§ **What to do**
Scan the records below for the line with "4.4b CYC Community Governance Review" and the line with "The notice board". Repeat those two lines and every line between them exactly, and nothing else.

§ **Records provided**

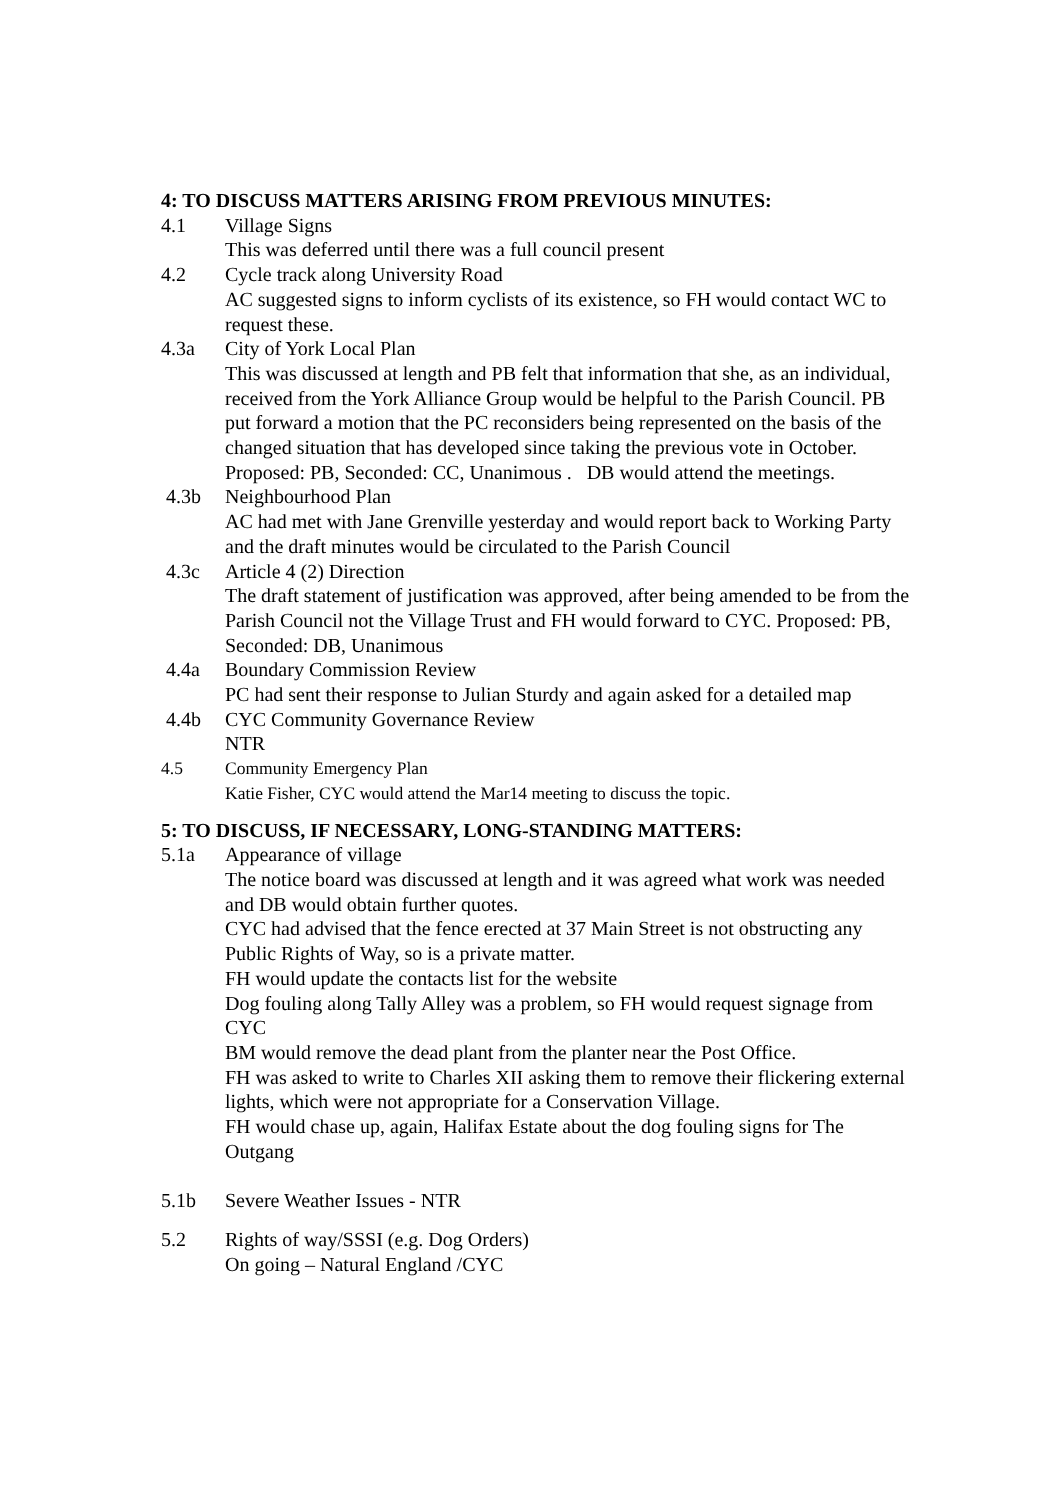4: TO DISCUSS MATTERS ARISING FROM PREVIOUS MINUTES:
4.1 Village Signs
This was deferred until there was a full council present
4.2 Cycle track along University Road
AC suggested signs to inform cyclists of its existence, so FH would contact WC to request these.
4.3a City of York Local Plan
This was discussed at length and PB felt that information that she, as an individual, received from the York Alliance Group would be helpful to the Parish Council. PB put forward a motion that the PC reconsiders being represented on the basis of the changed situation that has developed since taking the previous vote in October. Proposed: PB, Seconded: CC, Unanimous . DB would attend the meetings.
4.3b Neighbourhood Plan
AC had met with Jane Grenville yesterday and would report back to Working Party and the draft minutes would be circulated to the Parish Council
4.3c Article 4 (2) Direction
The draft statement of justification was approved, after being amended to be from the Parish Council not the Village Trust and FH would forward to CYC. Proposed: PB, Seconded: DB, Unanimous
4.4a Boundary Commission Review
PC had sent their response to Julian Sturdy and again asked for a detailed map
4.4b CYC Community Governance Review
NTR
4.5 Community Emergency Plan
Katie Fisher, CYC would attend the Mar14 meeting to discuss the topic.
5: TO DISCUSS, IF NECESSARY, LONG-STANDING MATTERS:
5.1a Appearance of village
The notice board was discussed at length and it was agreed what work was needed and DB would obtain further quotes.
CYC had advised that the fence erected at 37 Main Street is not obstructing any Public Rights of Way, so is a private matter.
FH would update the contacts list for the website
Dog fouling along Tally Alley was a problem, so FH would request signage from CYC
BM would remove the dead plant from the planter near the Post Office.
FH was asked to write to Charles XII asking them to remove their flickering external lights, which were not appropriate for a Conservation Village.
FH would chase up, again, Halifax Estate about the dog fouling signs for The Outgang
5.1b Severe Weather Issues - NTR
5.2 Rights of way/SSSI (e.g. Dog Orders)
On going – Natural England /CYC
--
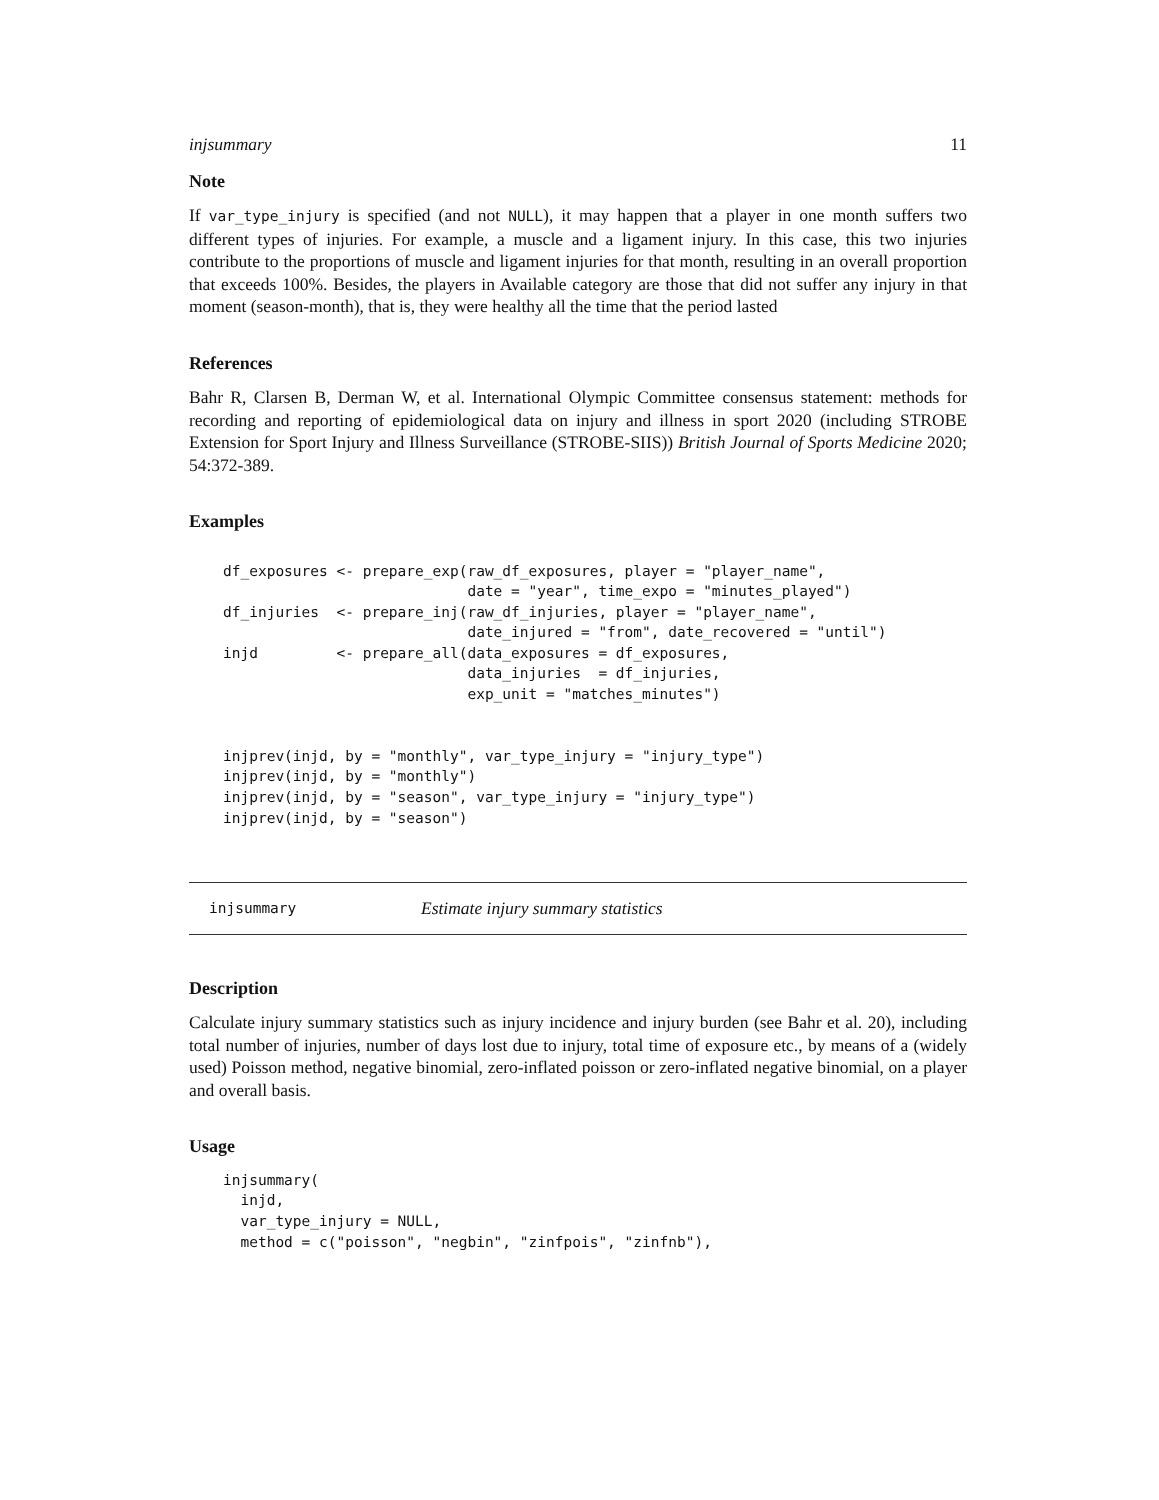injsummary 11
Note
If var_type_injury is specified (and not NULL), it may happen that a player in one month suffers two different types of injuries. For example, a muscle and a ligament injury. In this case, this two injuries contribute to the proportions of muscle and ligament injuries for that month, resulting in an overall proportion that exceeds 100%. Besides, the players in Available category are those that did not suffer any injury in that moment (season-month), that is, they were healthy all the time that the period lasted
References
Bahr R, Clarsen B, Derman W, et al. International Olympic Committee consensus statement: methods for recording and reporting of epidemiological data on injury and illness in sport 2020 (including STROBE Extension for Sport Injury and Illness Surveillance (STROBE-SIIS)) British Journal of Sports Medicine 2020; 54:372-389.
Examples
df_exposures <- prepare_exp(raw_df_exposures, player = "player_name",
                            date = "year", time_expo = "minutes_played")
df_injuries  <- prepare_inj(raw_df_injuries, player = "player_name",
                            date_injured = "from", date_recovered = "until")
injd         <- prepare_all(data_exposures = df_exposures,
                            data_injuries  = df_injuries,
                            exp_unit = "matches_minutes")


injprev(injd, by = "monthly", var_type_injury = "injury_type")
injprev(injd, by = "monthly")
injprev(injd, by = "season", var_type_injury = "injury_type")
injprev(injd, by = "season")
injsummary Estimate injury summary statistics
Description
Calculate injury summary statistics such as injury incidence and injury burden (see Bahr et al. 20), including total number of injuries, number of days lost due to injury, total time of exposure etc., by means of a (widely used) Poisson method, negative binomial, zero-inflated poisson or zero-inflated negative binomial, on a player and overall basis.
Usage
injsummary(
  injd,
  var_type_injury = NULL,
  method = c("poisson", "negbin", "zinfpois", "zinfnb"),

§ **Answer below**
4.4b CYC Community Governance Review
NTR
4.5 Community Emergency Plan
Katie Fisher, CYC would attend the Mar14 meeting to discuss the topic.
5: TO DISCUSS, IF NECESSARY, LONG-STANDING MATTERS:
5.1a Appearance of village
The notice board was discussed at length and it was agreed what work was needed and DB would obtain further quotes.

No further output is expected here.